Richard Shaul Woodruff (born March 22, 1913; died April 23, 2016) was a civil engineer for Southern Company and a volunteer adviser for the Village Creek Society, working to alleviate flooding along its course through Birmingham.

Woodruff graduated from high school in Binghamton, New York in 1931 and hoped to study engineering at Cornell University, but could not afford the $400 a semester for tuition, so he enrolled in advanced classes from the high school during the summer. A classmate showed him a course catalog from the University of Alabama where he learned that the engineering department was headed by a Cornell graduate and the civil engineering program included the same courses, but for $88 a semester for out-of-state students.
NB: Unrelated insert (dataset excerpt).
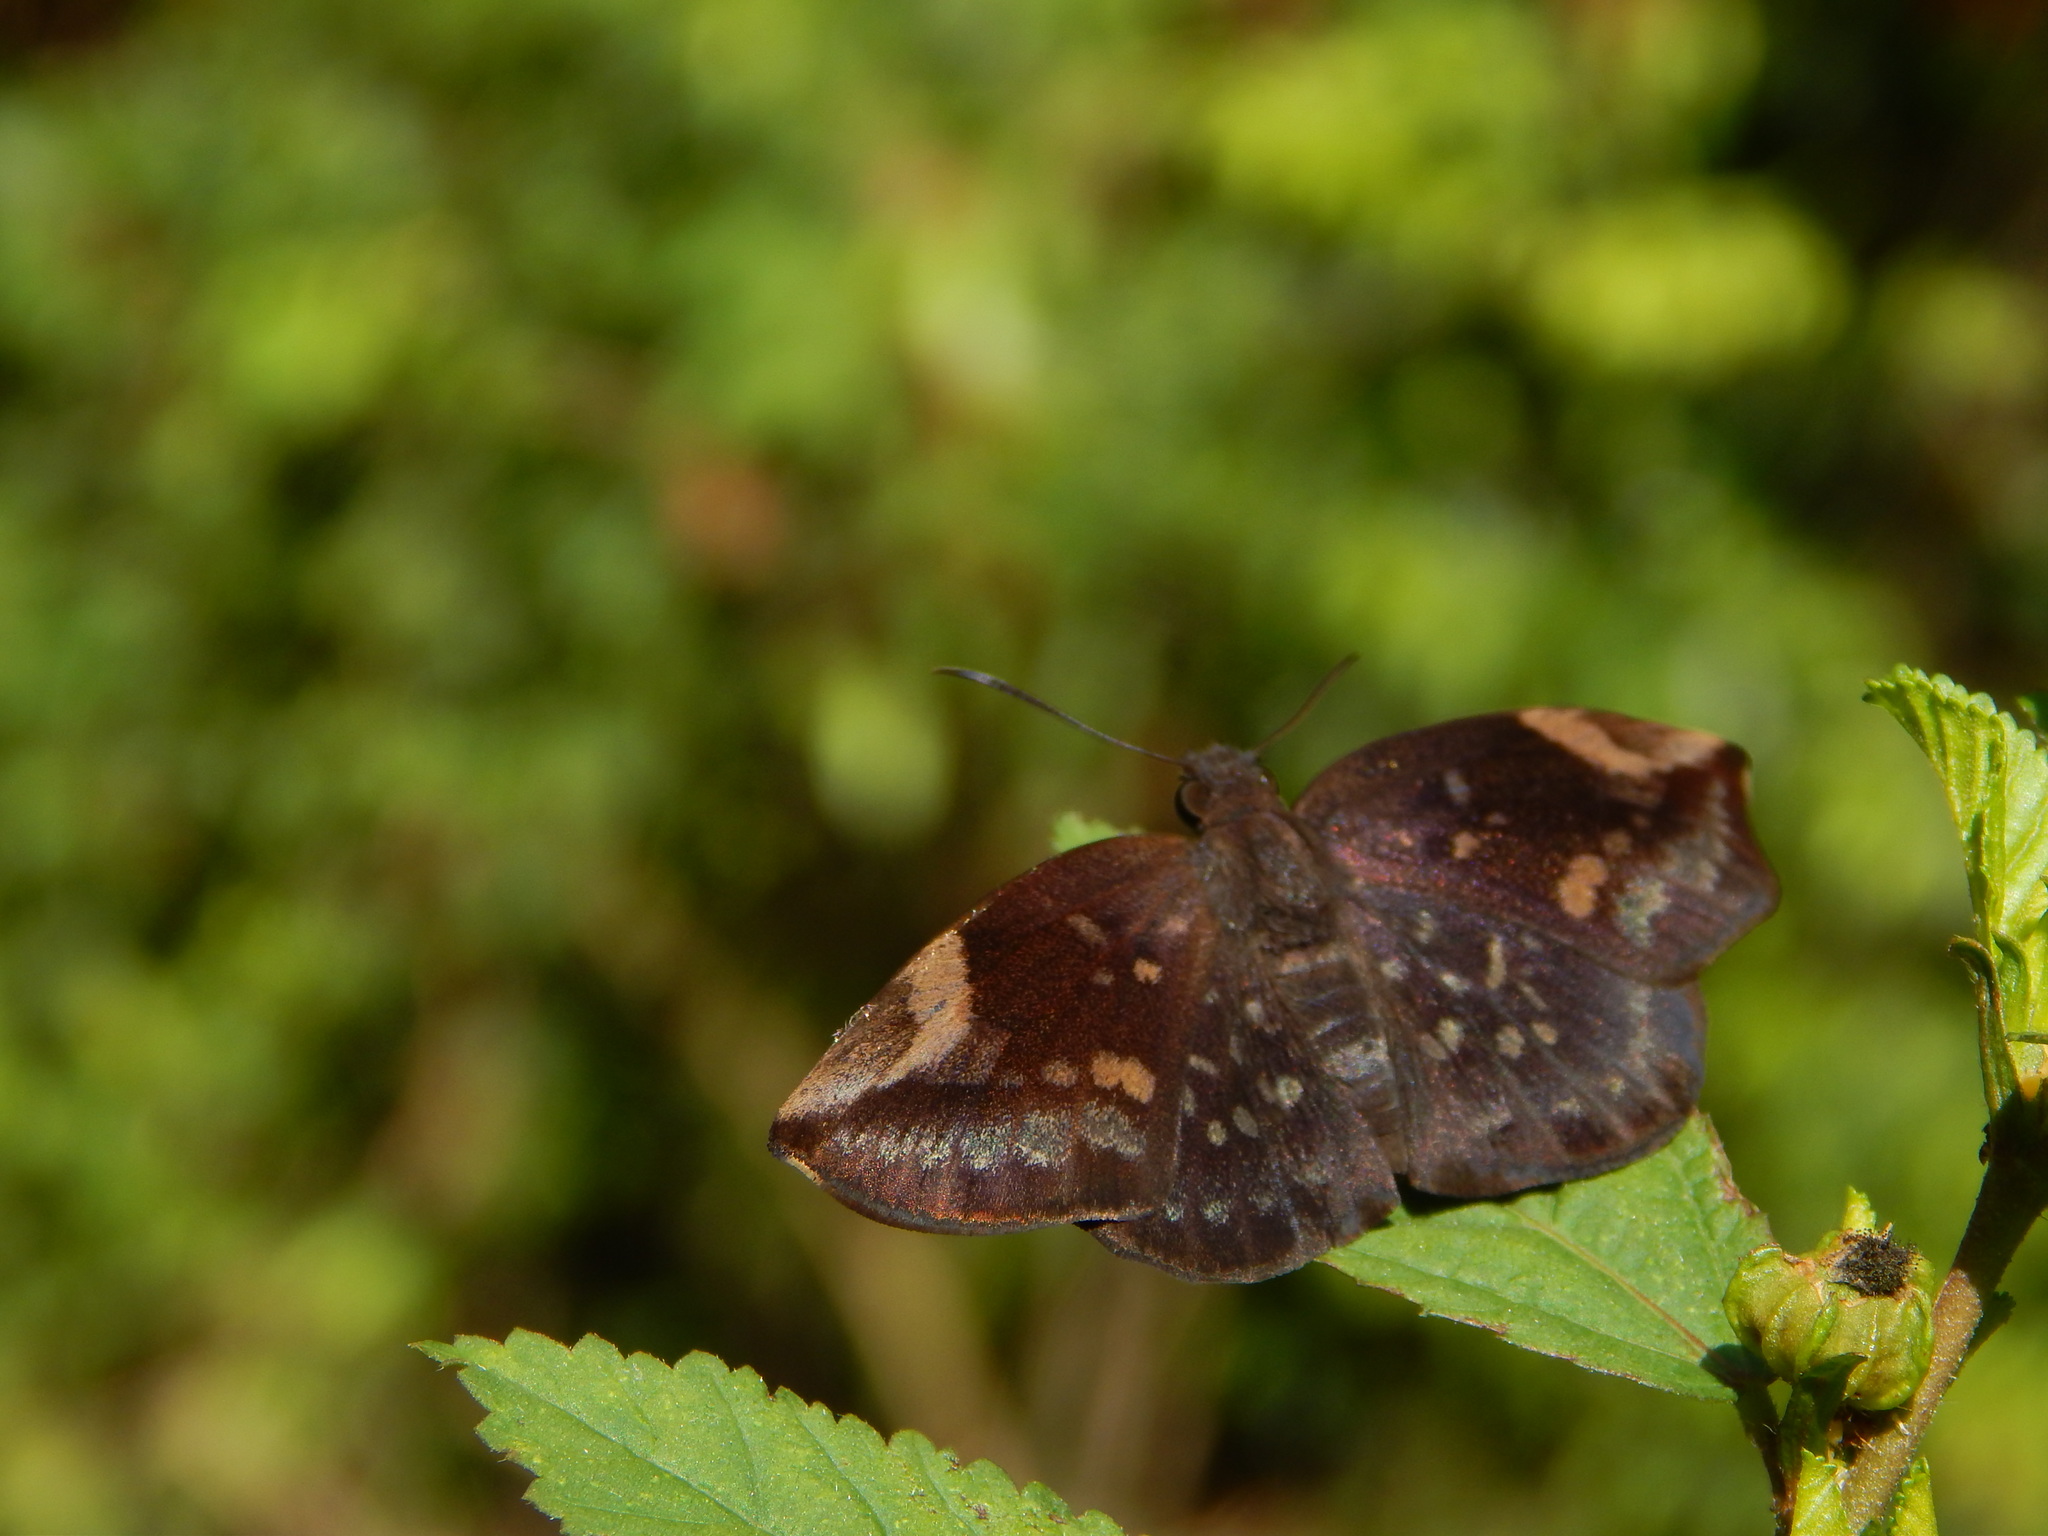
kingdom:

He and three friends from Binghamton were accepted and traveled together to Tuscaloosa in a Ford roadster in the fall of 1932.

Woodruff completed his bachelor's in civil engineering in 1937 and was hired two weeks later at Alabama Power. During World War II he tried to enlist in the U.S. Navy but was underweight. Instead he worked for the Bechtel McComb Aircraft Corporation in Birmingham for two years, designing modifications to B-24 bombers. After the war he returned to Southern Company Services and eventually was promoted to manager of the Hydroelectric Plant Planning Section. He was an executive engineer during the design of the Logan Martin Dam, Weiss Dam, Bouldin Dam, Henry Dam, Lay Dam, Smith Dam, Holt Dam, Bankhead Dam and R. L. Harris Dam. He retired in 1978, but continued to work as a consultant with Hendon Engineering Associates until 1998.

In his later life, Woodruff turned his attention to the flooding issues with Village Creek. He thought it was absurd that flood damage kept making the news, but that no one was doing anything to solve the problem. Through the Village Creek Society he prepared designs for a replacement for the Avenue F Bridge and the eroded banks from Avenue F to Avenue W. The society has applied for federal funding to allow those improvements to proceed, but they remain unrealized.

Woodruff and his wife, the former Gwendolyn Robeson of Selma, had two sons, Michael and Richard L. Woodruff. He was buried at Forest Crest Cemetery.